Controversy as Limerick minors lose Munster final

Jerome O’Connell

Reporter:

Jerome O’Connell

Peter Casey, Limerick, in action against Enda Heffernan, Tipperary
CONTROVERSY marred the end of this Munster minor hurling championship final with referee Joe Larkin prematurely calling an end to proceedings with 40-seconds to play and Limerick in search of an equalising goal.

CONTROVERSY marred the end of this Munster minor hurling championship final with referee Joe Larkin prematurely calling an end to proceedings with 40-seconds to play and Limerick in search of an equalising goal.

Ultimately the 0-20 to 0-17 win for Tipperary means no historic three-in-a-row of provincial titles for Limerick.

Limerick goalkeeper and captain Eoghan McNamara has just seen his 21-metre free saved in the first minute of injury time when the final whistle was sounded. The large stopwatch in Semple Stadium was showing 61.21 when the whistle sounded but the fourth official had earlier signalled that there would be at least two minutes of added time.

Limerick players, management and officials protested but the result stood.

All is not lost for the Leo O’Connor and Anthony Daly coached Limerick as they progress to the All Ireland quarter final against Antrim on July 25/26.

But they will look back and now that this was a Munster final that they could have won. Perhaps there was on over reliance on the brilliance of Peter Casey, with the Na Piarsiagh man accounting for thirteen points - all but four of the Limerick total. Indeed only three of Casey’s tally was from play meaning just seven scores from open play for Limerick over the course of the hour. On top of that were 12 wides.
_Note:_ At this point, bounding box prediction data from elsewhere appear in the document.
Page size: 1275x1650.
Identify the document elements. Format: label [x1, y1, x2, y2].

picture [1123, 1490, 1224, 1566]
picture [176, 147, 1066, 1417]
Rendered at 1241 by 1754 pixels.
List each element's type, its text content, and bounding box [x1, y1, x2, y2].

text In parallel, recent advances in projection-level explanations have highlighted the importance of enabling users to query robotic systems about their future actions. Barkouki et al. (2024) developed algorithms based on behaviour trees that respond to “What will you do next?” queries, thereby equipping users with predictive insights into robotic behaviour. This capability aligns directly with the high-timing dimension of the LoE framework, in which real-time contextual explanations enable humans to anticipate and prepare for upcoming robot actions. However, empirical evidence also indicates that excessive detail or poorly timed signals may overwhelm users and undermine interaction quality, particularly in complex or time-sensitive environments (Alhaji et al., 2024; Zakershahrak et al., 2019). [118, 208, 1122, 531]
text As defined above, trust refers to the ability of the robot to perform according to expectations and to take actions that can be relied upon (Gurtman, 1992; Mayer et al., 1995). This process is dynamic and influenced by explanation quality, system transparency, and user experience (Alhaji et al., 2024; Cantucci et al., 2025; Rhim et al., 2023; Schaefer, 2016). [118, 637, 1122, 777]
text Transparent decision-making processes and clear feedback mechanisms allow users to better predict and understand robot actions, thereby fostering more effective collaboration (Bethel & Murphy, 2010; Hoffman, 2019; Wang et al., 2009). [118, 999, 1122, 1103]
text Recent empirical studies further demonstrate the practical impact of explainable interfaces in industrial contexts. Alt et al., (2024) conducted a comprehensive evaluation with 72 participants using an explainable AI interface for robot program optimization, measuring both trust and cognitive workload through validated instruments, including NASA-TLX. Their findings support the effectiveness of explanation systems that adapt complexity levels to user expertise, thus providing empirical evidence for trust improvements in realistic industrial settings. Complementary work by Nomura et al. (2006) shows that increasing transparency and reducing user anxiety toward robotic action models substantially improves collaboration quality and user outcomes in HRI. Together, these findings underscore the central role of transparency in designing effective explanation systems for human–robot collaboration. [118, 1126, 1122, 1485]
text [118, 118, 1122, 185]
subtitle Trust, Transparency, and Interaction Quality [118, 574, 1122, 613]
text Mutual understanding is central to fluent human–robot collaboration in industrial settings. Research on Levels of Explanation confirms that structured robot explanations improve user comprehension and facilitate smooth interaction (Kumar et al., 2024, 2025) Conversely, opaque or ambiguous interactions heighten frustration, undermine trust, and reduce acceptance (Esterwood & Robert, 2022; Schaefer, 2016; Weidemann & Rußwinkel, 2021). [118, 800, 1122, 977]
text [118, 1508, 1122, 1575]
All that compares with 16 scores from play for the winners and a wides tally of just nine.

Tipperary were the 8/13 favourites and they started the better and had three points on the scoreboard inside three minutes.

But then Limerick grew into the game and enjoyed the better share of possession for much of the first half, after which they led 0-10 to 0-8.

The sides were level for the first of 12 times in the ninth minute after points from Casey and Mikey Mackey from play.

Limerick were now on top but had six wides by the midpoint of the half and were playing with the wind and trailed 0-4 to 0-3.

Seamus Flanagan ended 10-minutes without a Limerick score and free from Casey followed for a 0-6 to 0-5 lead for the first time.

McNamara had to be alert in the Limerick goal to deny Cian Darcy but the points continued to flow.

But while Tipp ended the half with seven different scorers from play, Limerick only had three marksmen and half the 10-points came from frees.

Two of those Casey frees were the final scores of the half to give Limerick the two point interval advantage after the sides were level six times.

Just like the first half, Tipperary had a run of three points to start the second half and to go ahead.

But Limerick regrouped with a move of Barry Murphy to the half forward line paying dividend as he was fouled for two of three frees fro Casey to regain the lead.

When Thomas Grimes had the first Limerick score from play in the 11th minute of the second half Limerick were looking back in control.

But enter Tommy Nolan and he hit three of the next five points to wrestle the lead back for the Tipperary, who were now roared on by the large home support in to watch the senior final.

With 13-minutes to play, the Premier County were 0-16 to 0-15 ahead.Casey levelled and then Murphy had Limerick a point up with eight minutes to play.

With plenty experience from last year’s All Ireland final defeat to Kilkenny in Croke Park on the field, experience should have been an advantage to Limerick in the closing stages but it was Tipperary that got a run of four points to secure victory.

Lyndon Fairbrother hit two of these from play and sub Shane Neville the last point.

In injury time Limerick won a 21-metre free and up came goalkeeper McNamara. His drive for goal was saved and then amazingly the referee blew the final whistle as Limerick attempted to scramble the rebound to the net.

The stopwatch on the electronic said there were 40-seconds to play, but the referee deemed otherwise.